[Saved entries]
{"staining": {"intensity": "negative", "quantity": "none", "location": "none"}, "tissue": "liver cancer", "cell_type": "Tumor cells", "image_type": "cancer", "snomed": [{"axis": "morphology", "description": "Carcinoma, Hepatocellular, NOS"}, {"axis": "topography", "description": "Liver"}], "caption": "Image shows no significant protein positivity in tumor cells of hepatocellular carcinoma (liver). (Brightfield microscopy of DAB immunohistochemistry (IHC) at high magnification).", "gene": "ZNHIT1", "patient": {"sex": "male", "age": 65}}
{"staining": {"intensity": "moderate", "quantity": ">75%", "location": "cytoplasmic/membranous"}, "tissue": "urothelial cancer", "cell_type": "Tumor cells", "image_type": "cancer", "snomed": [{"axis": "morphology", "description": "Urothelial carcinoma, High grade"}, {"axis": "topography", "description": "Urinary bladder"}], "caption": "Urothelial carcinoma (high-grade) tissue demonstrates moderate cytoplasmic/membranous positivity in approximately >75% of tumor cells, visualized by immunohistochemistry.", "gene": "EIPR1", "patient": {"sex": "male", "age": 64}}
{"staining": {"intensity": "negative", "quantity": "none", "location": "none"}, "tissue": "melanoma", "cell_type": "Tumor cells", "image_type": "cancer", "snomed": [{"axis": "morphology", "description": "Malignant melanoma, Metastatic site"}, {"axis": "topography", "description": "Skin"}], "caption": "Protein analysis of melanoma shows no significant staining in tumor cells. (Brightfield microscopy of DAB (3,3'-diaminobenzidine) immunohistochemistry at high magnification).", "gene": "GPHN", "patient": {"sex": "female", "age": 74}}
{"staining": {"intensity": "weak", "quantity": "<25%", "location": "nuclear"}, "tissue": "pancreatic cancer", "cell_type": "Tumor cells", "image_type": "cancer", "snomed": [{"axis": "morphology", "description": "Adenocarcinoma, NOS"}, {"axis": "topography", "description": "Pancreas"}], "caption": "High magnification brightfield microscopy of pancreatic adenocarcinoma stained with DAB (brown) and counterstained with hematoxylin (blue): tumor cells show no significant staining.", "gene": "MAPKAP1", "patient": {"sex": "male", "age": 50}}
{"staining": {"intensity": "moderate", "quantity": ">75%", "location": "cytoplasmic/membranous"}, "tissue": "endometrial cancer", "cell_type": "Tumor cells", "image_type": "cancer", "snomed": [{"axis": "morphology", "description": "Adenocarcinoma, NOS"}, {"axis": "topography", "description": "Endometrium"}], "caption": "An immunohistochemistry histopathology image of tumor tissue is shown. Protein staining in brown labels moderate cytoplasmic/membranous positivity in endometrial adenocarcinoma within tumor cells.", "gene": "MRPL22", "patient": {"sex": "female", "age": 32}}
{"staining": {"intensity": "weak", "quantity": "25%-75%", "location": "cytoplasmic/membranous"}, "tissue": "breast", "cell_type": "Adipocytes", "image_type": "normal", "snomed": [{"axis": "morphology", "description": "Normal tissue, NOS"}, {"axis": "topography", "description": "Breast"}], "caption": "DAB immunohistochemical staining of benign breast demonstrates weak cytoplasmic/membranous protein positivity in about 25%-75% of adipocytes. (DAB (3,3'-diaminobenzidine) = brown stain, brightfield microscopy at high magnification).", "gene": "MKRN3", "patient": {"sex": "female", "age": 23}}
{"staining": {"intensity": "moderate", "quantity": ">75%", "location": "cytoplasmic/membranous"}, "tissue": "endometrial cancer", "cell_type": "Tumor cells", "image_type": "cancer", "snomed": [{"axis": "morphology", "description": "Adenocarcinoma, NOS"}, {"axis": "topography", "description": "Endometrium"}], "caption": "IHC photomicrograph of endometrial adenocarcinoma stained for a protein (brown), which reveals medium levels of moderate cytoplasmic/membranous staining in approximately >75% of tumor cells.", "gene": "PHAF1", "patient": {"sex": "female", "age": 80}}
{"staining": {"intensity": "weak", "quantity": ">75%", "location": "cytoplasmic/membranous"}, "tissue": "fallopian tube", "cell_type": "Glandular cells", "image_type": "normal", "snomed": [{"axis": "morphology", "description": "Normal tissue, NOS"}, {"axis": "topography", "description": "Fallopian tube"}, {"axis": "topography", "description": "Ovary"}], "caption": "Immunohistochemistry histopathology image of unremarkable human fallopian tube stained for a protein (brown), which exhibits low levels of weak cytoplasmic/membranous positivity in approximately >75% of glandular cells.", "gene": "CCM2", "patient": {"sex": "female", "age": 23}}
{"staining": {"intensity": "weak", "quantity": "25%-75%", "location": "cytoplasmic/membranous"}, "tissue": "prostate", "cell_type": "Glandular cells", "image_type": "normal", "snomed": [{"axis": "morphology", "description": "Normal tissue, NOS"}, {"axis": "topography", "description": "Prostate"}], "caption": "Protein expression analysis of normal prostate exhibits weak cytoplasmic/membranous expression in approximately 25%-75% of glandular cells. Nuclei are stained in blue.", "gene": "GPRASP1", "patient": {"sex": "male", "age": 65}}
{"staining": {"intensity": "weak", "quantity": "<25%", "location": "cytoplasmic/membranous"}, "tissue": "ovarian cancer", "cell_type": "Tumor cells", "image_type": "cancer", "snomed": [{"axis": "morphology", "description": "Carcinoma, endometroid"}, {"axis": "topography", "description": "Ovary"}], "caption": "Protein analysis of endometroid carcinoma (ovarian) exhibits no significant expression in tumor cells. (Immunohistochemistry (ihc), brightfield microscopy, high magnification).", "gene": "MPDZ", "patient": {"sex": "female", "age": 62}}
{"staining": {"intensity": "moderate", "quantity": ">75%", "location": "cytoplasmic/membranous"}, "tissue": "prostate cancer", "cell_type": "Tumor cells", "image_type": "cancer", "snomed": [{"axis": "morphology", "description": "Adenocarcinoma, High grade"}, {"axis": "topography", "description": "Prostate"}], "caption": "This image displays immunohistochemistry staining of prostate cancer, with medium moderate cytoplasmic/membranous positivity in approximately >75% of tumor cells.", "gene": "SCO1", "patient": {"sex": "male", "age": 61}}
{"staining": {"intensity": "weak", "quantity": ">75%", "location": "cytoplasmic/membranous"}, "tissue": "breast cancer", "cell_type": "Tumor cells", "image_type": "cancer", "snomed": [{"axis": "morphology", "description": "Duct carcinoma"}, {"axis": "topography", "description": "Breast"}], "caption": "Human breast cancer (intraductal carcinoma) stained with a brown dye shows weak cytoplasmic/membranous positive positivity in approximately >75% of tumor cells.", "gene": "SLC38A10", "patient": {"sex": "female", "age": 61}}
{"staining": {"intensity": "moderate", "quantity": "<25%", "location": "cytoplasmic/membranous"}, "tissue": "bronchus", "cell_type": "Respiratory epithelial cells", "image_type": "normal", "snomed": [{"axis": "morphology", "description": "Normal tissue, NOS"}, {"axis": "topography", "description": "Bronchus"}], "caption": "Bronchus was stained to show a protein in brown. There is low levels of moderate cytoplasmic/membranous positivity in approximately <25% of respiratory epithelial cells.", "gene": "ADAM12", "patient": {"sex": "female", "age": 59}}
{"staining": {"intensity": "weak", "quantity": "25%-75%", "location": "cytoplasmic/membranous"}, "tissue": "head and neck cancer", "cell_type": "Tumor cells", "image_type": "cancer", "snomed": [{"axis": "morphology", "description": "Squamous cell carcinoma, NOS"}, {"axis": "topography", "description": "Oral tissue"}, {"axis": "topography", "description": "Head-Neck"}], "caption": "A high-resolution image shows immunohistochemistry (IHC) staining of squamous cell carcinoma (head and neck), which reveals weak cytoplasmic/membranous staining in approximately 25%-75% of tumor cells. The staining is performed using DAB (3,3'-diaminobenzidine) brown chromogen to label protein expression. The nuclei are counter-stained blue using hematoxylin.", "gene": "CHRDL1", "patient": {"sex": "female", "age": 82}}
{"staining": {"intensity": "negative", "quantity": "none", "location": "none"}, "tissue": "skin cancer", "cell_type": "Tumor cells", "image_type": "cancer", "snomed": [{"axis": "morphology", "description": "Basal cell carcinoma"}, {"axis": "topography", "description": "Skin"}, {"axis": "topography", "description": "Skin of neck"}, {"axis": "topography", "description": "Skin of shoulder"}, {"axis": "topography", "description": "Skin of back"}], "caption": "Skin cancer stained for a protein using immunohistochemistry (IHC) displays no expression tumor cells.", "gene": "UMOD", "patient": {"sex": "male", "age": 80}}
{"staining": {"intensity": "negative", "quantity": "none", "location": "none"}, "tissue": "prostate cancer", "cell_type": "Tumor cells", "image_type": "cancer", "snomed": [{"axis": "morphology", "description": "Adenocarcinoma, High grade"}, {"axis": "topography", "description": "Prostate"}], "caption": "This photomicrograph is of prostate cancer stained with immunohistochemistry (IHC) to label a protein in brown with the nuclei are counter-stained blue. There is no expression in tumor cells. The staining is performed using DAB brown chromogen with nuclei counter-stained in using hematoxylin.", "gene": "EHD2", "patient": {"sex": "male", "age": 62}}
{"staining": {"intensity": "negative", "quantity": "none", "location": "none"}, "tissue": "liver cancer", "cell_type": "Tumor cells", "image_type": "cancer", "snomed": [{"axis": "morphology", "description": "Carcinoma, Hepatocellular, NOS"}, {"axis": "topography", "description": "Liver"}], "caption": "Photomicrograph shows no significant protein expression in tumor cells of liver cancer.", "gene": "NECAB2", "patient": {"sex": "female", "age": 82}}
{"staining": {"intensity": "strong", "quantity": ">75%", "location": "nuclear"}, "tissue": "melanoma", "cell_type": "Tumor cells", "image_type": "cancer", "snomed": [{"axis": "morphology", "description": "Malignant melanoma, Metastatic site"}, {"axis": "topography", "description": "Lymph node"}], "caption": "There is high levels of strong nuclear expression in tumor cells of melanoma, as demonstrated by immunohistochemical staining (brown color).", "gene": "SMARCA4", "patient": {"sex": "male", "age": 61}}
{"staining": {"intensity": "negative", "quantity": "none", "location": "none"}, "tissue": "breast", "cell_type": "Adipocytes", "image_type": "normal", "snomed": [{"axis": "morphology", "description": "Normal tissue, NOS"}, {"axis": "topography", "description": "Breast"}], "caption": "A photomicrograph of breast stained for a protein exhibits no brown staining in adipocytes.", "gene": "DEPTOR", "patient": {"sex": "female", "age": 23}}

_WHAT TO DO:_ Would you please repeat exactly the lines above, starting at the line with "breast cancer (intraductal" and stopping at the line with "was stained to", both included?

_YOUR RESPONSE:_
{"staining": {"intensity": "weak", "quantity": ">75%", "location": "cytoplasmic/membranous"}, "tissue": "breast cancer", "cell_type": "Tumor cells", "image_type": "cancer", "snomed": [{"axis": "morphology", "description": "Duct carcinoma"}, {"axis": "topography", "description": "Breast"}], "caption": "Human breast cancer (intraductal carcinoma) stained with a brown dye shows weak cytoplasmic/membranous positive positivity in approximately >75% of tumor cells.", "gene": "SLC38A10", "patient": {"sex": "female", "age": 61}}
{"staining": {"intensity": "moderate", "quantity": "<25%", "location": "cytoplasmic/membranous"}, "tissue": "bronchus", "cell_type": "Respiratory epithelial cells", "image_type": "normal", "snomed": [{"axis": "morphology", "description": "Normal tissue, NOS"}, {"axis": "topography", "description": "Bronchus"}], "caption": "Bronchus was stained to show a protein in brown. There is low levels of moderate cytoplasmic/membranous positivity in approximately <25% of respiratory epithelial cells.", "gene": "ADAM12", "patient": {"sex": "female", "age": 59}}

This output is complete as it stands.